# how to convince wife to goto marriage counseling?



## jake999 (Sep 21, 2011)

I normally don't seek outside help for problems but I cannot figure out what to do so I am hoping that some opinions from you all would help me.

I have been married to my wife for 8 years. We have gone through a lot together, including having more money than we know what to do with and not having enough for too long. We have 2 wonderful kids together. One child she had before we met and I fully legally adopted. I am especially thankful I did that now since our marriage seems to be ending and the adoption will help protect my rights to the child.

I have been the sole financial provider to our family for the whole time.
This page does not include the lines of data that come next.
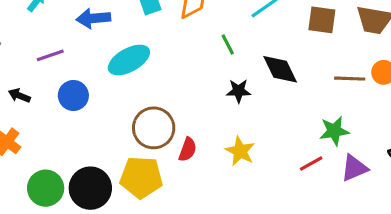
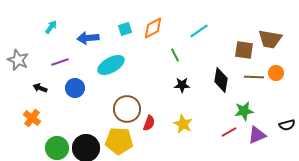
brown square: (322, 20) -> (244, 50), moved
black diamond: (280, 69) -> (221, 80), moved, turned 35

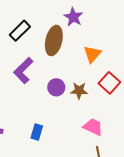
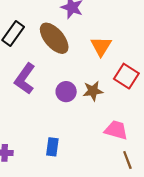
brown ellipse: (54, 41) -> (54, 38), turned -44

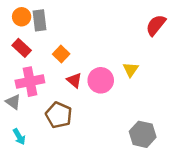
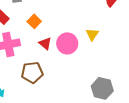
brown pentagon: (59, 115) -> (32, 72), turned -30

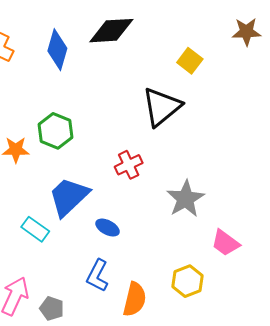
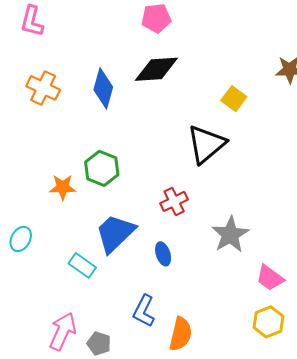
blue ellipse: (107, 228) -> (163, 254), moved, turned 45
yellow hexagon: (188, 281) -> (268, 322), moved

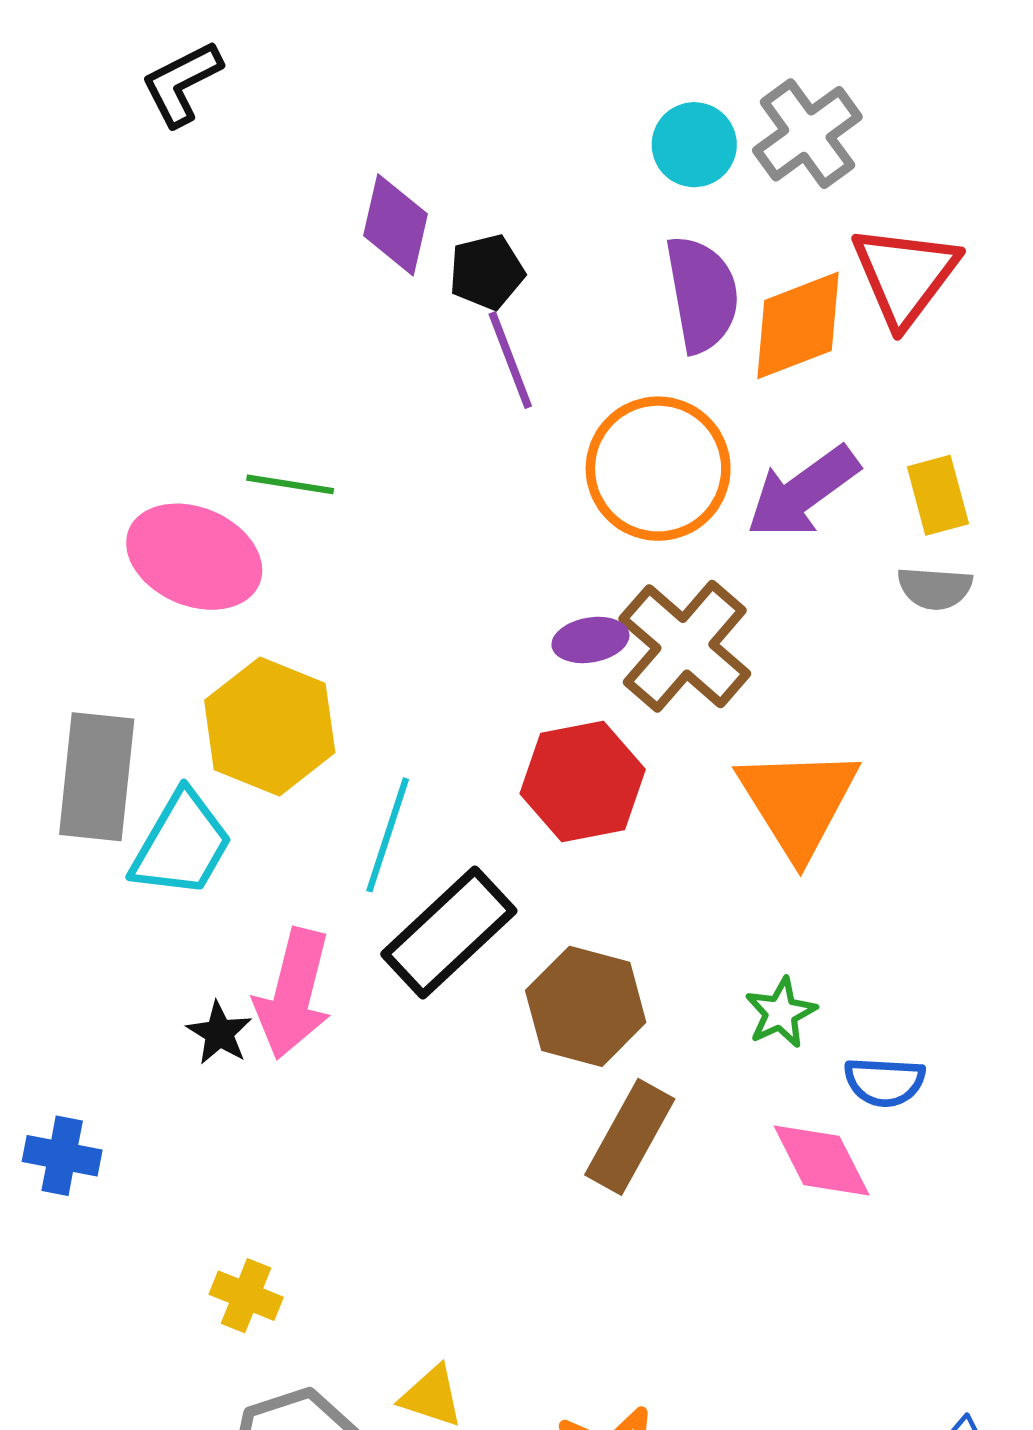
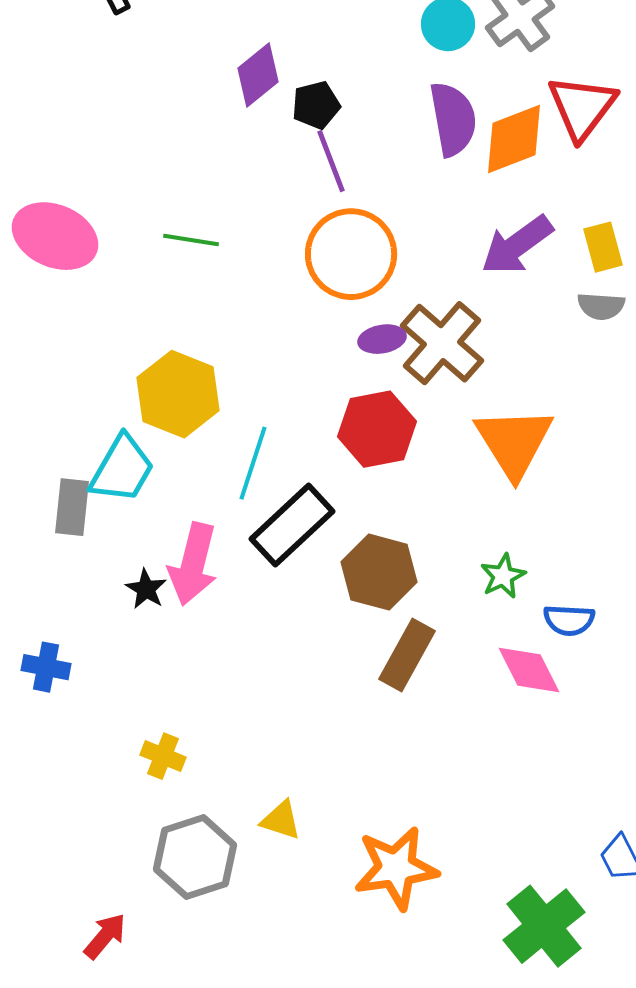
purple diamond: (395, 225) -> (258, 75), turned 38
orange circle: (658, 469) -> (351, 254), moved
pink ellipse: (194, 557) -> (55, 236), moved
gray rectangle: (97, 777) -> (72, 507), moved, size x0.7

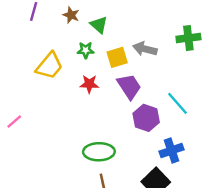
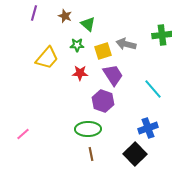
purple hexagon: (146, 118) -> (103, 101), moved
pink line: (14, 121) -> (23, 134), moved

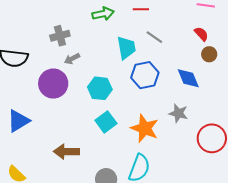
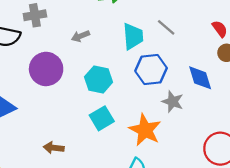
gray cross: (60, 36) -> (35, 15), moved
gray arrow: (72, 59) -> (80, 36), moved
gray star: (178, 113) -> (173, 102), moved
brown arrow: (66, 152) -> (54, 148), size x0.7

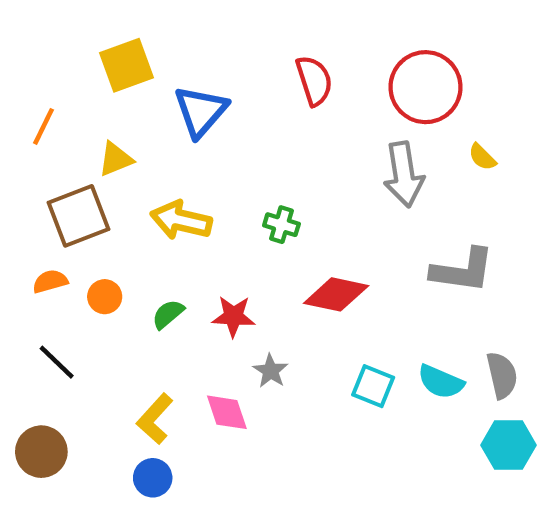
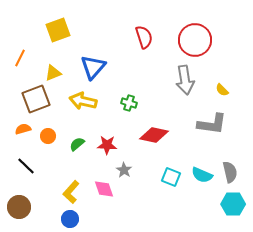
blue triangle: (201, 111) -> (93, 67), moved
yellow semicircle: (482, 157) -> (222, 90), moved

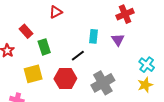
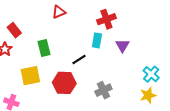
red cross: (125, 14) -> (106, 19), moved
red rectangle: (26, 31) -> (14, 30), moved
gray cross: (103, 83) -> (103, 90), size x0.7

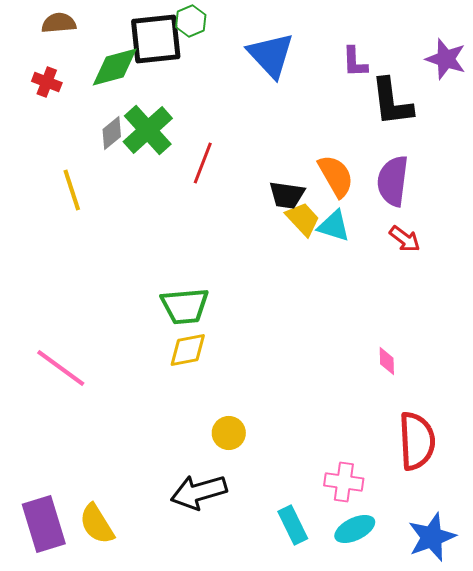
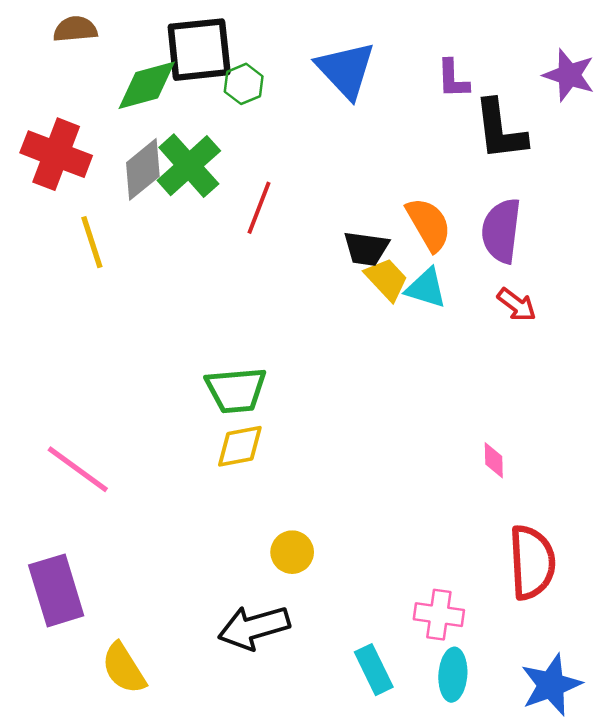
green hexagon: (191, 21) -> (244, 84), moved
red cross: (47, 82) -> (56, 154), moved, size x1.8
gray diamond: (112, 133) -> (143, 169), size x1.4
purple rectangle: (44, 524) -> (56, 590), moved
cyan ellipse: (355, 529) -> (453, 675), turned -60

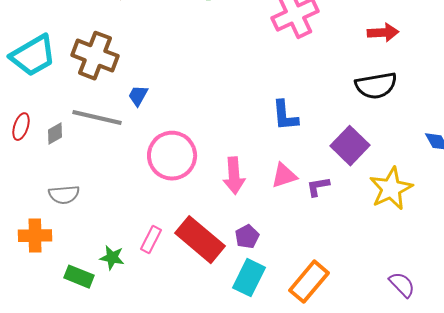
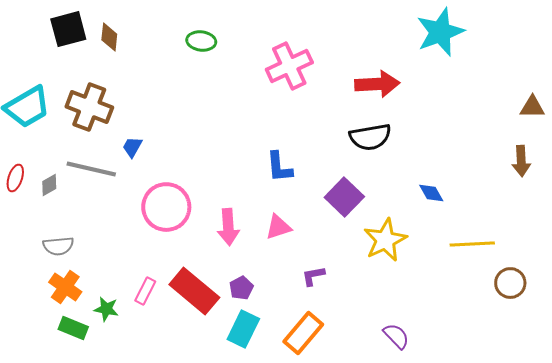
red arrow: (383, 33) -> (377, 84), size x1.4
purple L-shape: (318, 187) -> (313, 276), moved
orange cross: (35, 236) -> (65, 287), moved, turned 36

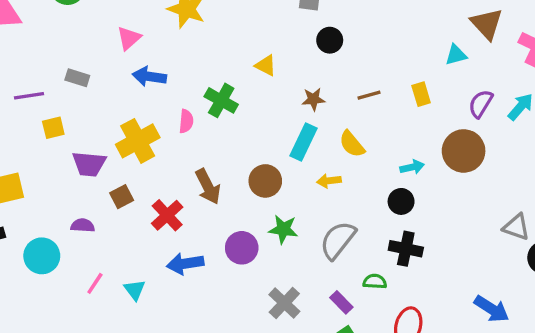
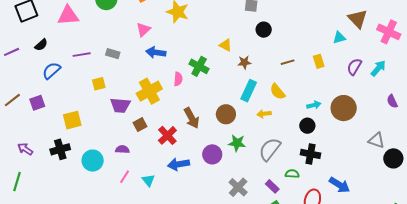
purple line: (29, 96) -> (82, 55), moved
brown star: (313, 99) -> (244, 62), moved
brown circle: (464, 151) -> (344, 108), moved
purple semicircle: (83, 226) -> (122, 149), moved
blue arrow: (492, 309) -> (339, 185), moved

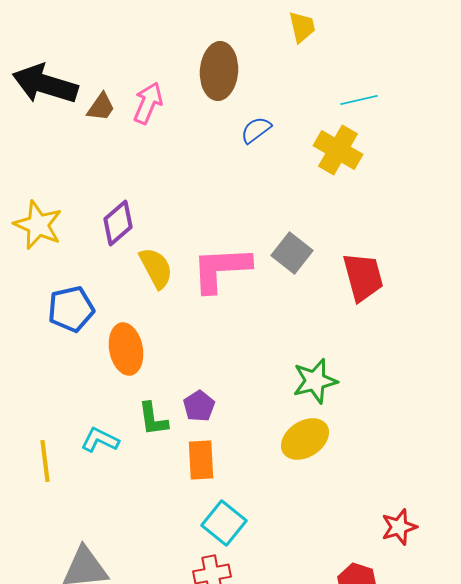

This is partly because my earning potential was higher, and partly because we both agreed that having a stay-at-home mother would be beneficial for our children.

Now that our kids are growing older (13 & 9), she wants to attend college to get on a good career path. I am fully supportive of this and actually wish she had been more dedicated to that previously. She has completed one semester so far.

My job normally allows me to be home or in our city 95% of the time. However, about 3 months ago I was forced to begin traveling out of town a lot more (4 days per week). I took the family with on two of the trips and we had a great time since one of them was in a very fun area.

About a month ago I took one of my child's privileges away and my wife got very mad. I thought the punishment was justified but she said that I cannot just come home after being gone and start disciplining the children as if I never left. In hindsight, I agree that I was too strict and too reactionary. That night she slept in our guest bedroom. Unfortunately, I had to travel again the next night so I didn't even really try to reconcile with her.

She has been sleeping in that guest room ever since then. I requested to my work that my travel be cut down and I have been home the last 4 out of 6 weeks. She informed me 3 weeks ago that she was on the fence about splitting up and would be making her decision soon. I tried my best to remain positive and encouraged her that we should go to a marriage counselor.

She has been going out almost every night with two friends that she barely hung out with before. She has been friends with them for years but really only hung out with them once a month. Last week she confronted me about seeing a counselor and said, "if you are going to be traveling next week, how can we even see a counselor?" I was frustrated that I had been home this whole time and now that I had a trip coming up that she was going to blame not seeing a counselor on me. I told her that and she said basically that she wanted to see a counselor but based on my response she is no longer interested.

Two days ago she informed me that she saw a divorce attorney and that she wants to split. I really don't want that to happen. Her most common response is that it's time for her to do things for herself and stop putting me first, and the only way she can do that is on her own since she says I don't support her.

I feel that a counselor could help us tremendously and save the marriage but I cannot get her to go. I love her and am confident we can resolve our problems if given the chance.

Any suggestions?


----------